Exploring transcription regulation through cell-to-cell variability

• Published in: Proceedings of the National Academy of Sciences - PNAS Vol. 108; no. 15; pp. 6329 - 6334
• Main Authors: Rinott, Ruty, Jaimovich, Ariel, Friedman, Nir
• Format: Journal Article
• Language: English
• Published: United States National Academy of Sciences 12.04.2011; National Acad Sciences
• Subjects: Biochemistry; Biological Sciences; Chromatin; Datasets; Deoxyribonucleic acid; DNA; Flow Cytometry; fluorescence; Gene Deletion; Gene expression; Gene Expression Regulation, Fungal; Genes; Genetic screening; Genetic Variation; Genotype & phenotype; Luminescent Proteins - biosynthesis; Luminescent Proteins - genetics; Morphology; Phenotype; Phenotypes; Promoter Regions, Genetic; Protein Biosynthesis - genetics; Protein synthesis; Proteins; Red Fluorescent Protein; Ribonucleases - genetics; Ribonucleases - metabolism; RNA; RNA, Transfer - metabolism; Saccharomyces cerevisiae; Saccharomyces cerevisiae - cytology; Saccharomyces cerevisiae - genetics; Saccharomyces cerevisiae - metabolism; Saccharomyces cerevisiae Proteins - genetics; Saccharomyces cerevisiae Proteins - metabolism; Statistical variance; transcription (genetics); Transcription, Genetic; Transcriptional regulatory elements; Transfer RNA; transport proteins; Yeast
• ISSN: 0027-8424; 1091-6490
• DOI: 10.1073/pnas.1013148108

The regulation of cellular protein levels is a complex process involving many regulatory mechanisms, each introducing stochastic events, leading to variability of protein levels between isogenic cells.

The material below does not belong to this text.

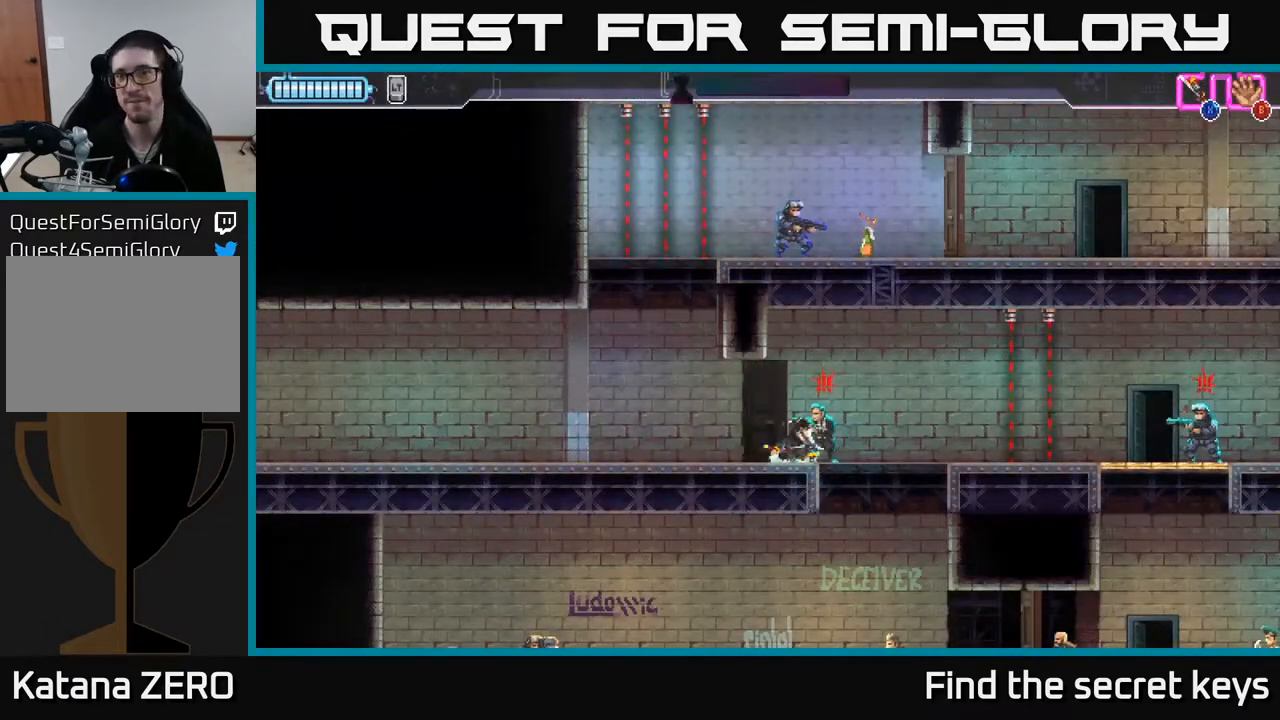
{"buttons": ["R2"], "left_stick": "right", "right_stick": "center", "events": [[217, "X", "down"], [300, "X", "up"], [500, "R2", "down"]]}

Previous studies have shown that perturbing genes involved in transcription regulation affects the amount of cell-to-cell variability in protein levels, but to date there has been no systematic characterization of variability in expression as a phenotype. In this research, we use single-cell expression levels of two fluorescent reporters driven by two different promoters under a wide range of genetic perturbations in Saccharomyces cerevisiae, to identify proteins that affect variability in the expression of these reporters. We introduce computational methodology to determine the variability caused by each perturbation and distinguish between global variability, which affects both reporters in a coordinated manner (e.g., due to cell size variability), and local variability, which affects the individual reporters independently (e.g., due to stochastic events in transcription initiation). Classifying genes by their variability phenotype (the effect of their deletion on reporter variability) identifies functionally coherent groups, which broadly correlate with the different stages of transcriptional regulation. Specifically, we find that most processes whose perturbation affects global variability are related to protein synthesis, protein transport, and cell morphology, whereas most processes whose perturbations affect local variability are related to DNA maintenance, chromatin regulation, and RNA synthesis. Moreover, we demonstrate that the variability phenotypes of different protein complexes provide insights into their cellular functions. Our results establish the utility of variability phenotype for dissecting the regulatory mechanisms involved in gene expression.